The journal operates under a peer-review model with editorial oversight provided by editors and associate editors drawn from institutions including the University of Arizona, Cornell University, Texas A&M University, University of Michigan, and University of Wisconsin–Madison. Manuscript handling follows standards similar to those promoted by organizations like the Committee on Publication Ethics and editorial practices paralleled at journals issued by the Royal Society, Proceedings of the National Academy of Sciences, and Science. Submission categories include original articles, short communications, reviews, and species descriptions, and the journal has implemented policies on data availability and specimen deposition consistent with requirements from the National Science Foundation, Smithsonian Institution, and major natural history collections such as the American Museum of Natural History and Natural History Museum, London. Special issues and symposia have been produced in collaboration with societies and institutions such as the Herpetologists' League, Society for the Study of Amphibians and Reptiles, and university research centers at the University of Georgia and University of Notre Dame.
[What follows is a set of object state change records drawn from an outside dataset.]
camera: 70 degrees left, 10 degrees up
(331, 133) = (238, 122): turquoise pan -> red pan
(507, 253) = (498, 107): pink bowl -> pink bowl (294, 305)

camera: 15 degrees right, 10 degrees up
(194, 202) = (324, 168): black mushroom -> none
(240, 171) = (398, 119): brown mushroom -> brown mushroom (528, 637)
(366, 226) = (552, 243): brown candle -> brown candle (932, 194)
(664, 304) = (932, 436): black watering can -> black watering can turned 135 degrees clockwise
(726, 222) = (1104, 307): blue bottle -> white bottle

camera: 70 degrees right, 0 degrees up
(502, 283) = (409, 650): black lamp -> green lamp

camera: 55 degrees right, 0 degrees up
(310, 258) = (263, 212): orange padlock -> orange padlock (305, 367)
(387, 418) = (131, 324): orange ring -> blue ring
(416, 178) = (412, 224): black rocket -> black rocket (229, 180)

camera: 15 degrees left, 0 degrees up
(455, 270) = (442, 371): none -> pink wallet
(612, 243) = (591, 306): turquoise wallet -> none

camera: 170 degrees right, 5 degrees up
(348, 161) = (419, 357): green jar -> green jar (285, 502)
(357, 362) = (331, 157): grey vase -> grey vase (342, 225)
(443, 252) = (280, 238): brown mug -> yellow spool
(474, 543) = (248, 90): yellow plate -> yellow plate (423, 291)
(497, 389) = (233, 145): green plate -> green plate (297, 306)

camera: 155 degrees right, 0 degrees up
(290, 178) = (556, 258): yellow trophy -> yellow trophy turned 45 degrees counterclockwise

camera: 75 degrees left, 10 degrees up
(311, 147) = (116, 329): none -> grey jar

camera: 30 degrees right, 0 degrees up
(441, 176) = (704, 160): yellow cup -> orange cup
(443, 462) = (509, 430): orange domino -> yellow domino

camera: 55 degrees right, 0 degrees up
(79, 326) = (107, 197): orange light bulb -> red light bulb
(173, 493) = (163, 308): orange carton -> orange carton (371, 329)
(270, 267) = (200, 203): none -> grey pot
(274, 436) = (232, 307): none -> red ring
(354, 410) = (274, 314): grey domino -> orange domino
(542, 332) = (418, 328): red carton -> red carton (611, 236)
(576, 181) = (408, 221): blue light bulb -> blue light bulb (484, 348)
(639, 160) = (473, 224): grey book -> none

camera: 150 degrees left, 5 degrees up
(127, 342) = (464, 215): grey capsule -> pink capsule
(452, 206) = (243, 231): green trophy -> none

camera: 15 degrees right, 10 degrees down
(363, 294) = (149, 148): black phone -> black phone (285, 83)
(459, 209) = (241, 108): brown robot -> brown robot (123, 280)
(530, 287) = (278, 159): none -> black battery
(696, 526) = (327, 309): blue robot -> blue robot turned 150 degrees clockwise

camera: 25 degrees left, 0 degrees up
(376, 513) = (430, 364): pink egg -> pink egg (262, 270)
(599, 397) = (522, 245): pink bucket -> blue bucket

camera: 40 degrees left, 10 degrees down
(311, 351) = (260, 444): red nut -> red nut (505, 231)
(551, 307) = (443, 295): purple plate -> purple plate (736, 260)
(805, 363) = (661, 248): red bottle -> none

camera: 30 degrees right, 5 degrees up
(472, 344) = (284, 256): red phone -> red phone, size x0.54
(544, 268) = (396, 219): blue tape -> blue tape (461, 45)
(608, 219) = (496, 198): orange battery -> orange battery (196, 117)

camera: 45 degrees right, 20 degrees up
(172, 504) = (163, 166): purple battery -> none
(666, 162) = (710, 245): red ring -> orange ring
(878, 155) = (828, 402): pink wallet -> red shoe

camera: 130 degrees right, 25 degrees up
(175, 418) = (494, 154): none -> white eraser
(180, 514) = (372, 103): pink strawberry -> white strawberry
The journal is indexed in bibliographic services and databases used by researchers at institutions like the National Institutes of Health, United States Geological Survey, and academic libraries at the Library of Congress; major indexing services include listings parallel to those in Web of Science, Scopus, Biological Abstracts, and disciplinary aggregators employed by the Biodiversity Heritage Library and national catalogs such as the British Library and Biblioteca Nacional de España. Coverage ensures discoverability for users of platforms maintained by the National Center for Biotechnology Information, the Digital Public Library of America, and university consortia at the California Digital Library and HathiTrust Digital Library.
The journal is cited in conservation assessments and taxonomic revisions alongside works from the IUCN Red List, CITES Appendices, and reports by the World Conservation Monitoring Centre; its articles inform management decisions by agencies including the United States Fish and Wildlife Service and research programs at the Smithsonian Tropical Research Institute. Impact metrics are compared with specialty journals published by organizations such as the American Society of Ichthyologists and Herpetologists, Herpetologists' League, and multidisciplinary publishers like Springer Nature and Elsevier. The journal’s contributions to species descriptions and range extensions have been recognized in academic syntheses produced by the Encyclopaedia Britannica, regional faunal accounts from the Australian Museum, and checklists compiled by the Fauna & Flora International and national museums.